La loi HPST "Hôpital patient santé territoire" a notamment permis la création des ARS (Agences régionales de santé) chargées de revoir les parcours de soin des patients, en particulier, âgés afin d'éviter cela.
Un an après leur création, force est de constater que le retour des "tuyaux d'orgues" est à craindre, soit des organisations et budgets dédiés au sanitaire, à l'hôpital, au médico-social, chacun séparément sans la "fongibilité" promise du parcours de soin.
Le directeur de l'ARS du Limousin, M. Laforcade, poursuivant quelques réflexions déjà publiées sur la qualité dans les institutions sanitaire et sociales (indicateurs opposables), rêve que le législateur lui laisse les clés d'un "ORDAM" (Objectif Régional des Dépenses d'Assurance Maladie) afin d’expérimenter des exemples de parcours de soin vertueux qui pourraient interpeller les acteurs actuels.
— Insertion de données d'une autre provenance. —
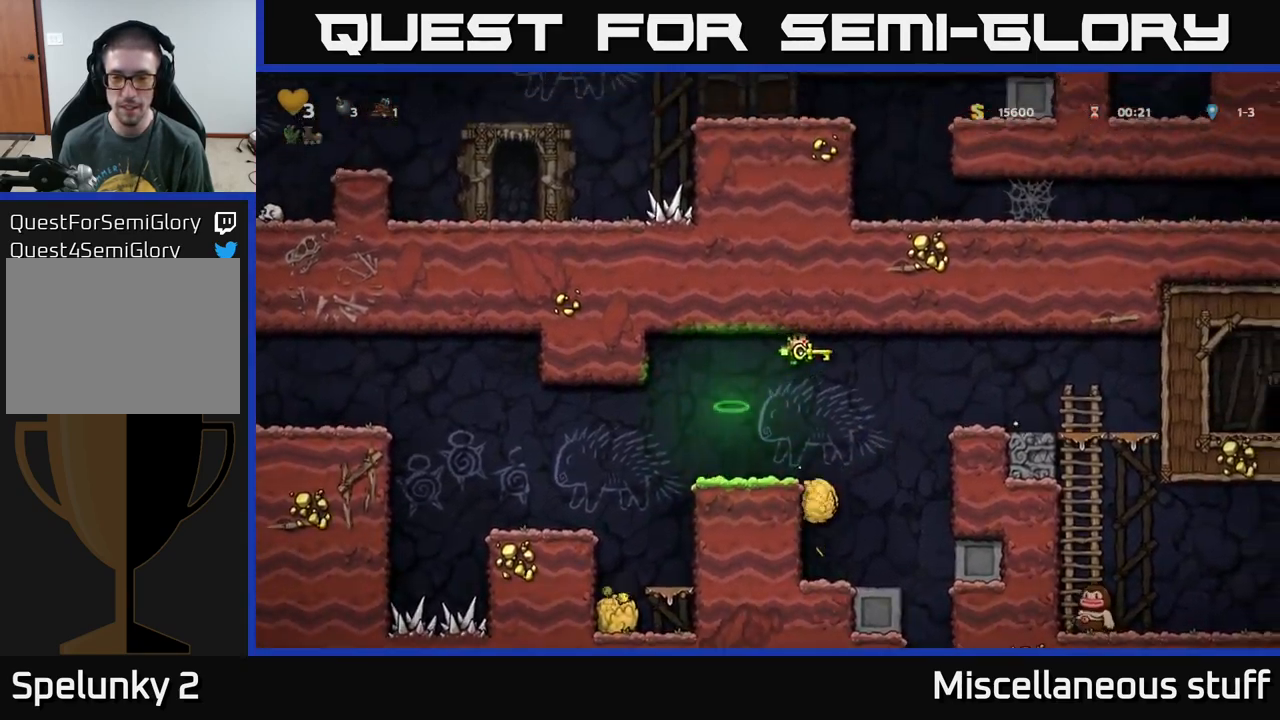
{"buttons": ["DPAD_RIGHT"], "left_stick": "center", "events": [[117, "DPAD_LEFT", "up"], [467, "DPAD_RIGHT", "down"]]}
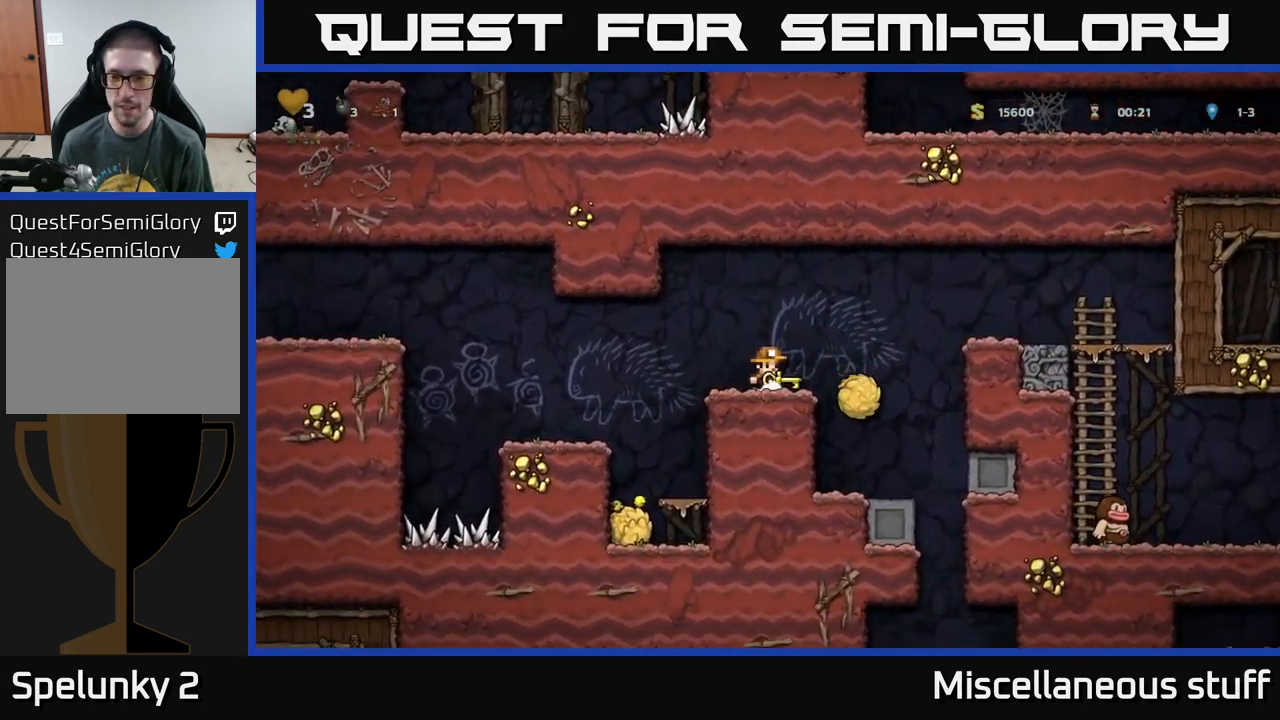
{"buttons": ["DPAD_RIGHT"], "left_stick": "center", "events": [[17, "A", "down"], [300, "A", "up"]]}
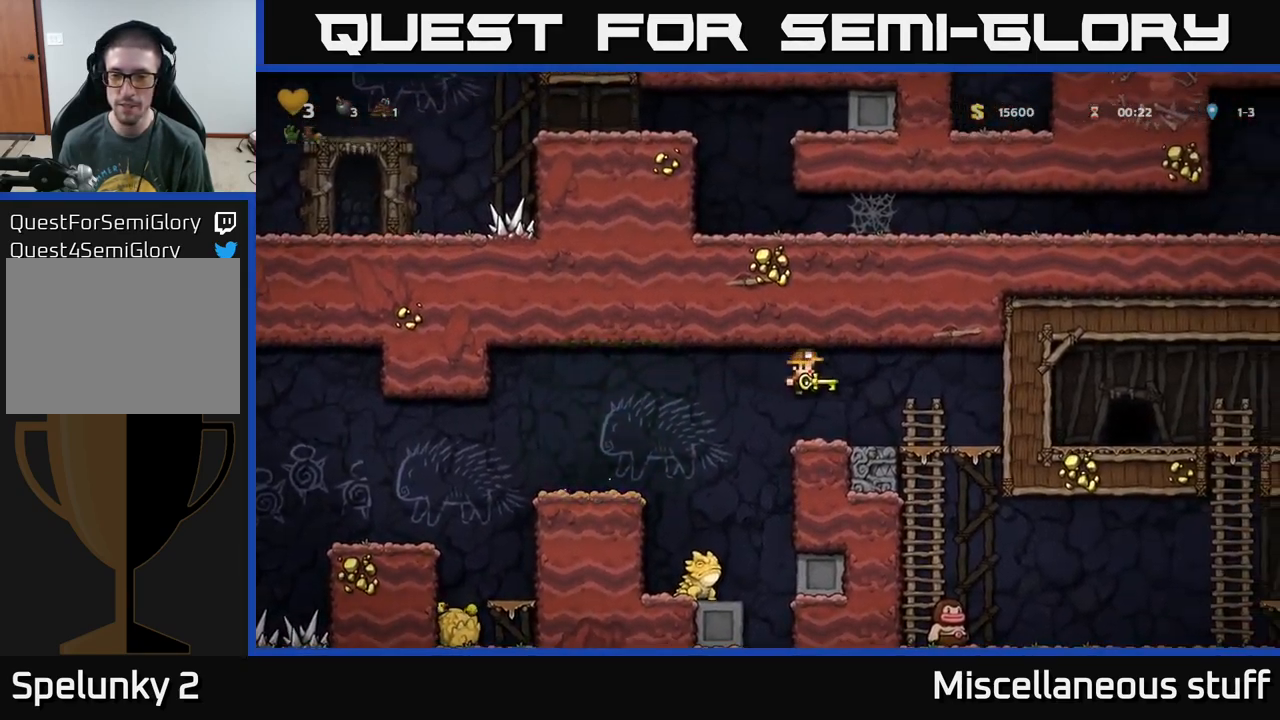
{"buttons": [], "left_stick": "center", "events": [[33, "DPAD_RIGHT", "up"], [150, "DPAD_DOWN", "down"], [200, "X", "down"], [267, "DPAD_DOWN", "up"], [283, "X", "up"]]}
Ainsi, les CLIC, MAIA, réseaux gérontologiques, MDPH, pourraient travailler de concert autour de "cases managers", "référents professionnels" de personnes âgées aux multiples pathologies ("cas complexes"). Des fonds de l'Assurance Maladie pouraient être mobilisés. La mise en place d'un modèle économique de ces missions pour attirer des capitaux privés n'est pas à exclure non plus.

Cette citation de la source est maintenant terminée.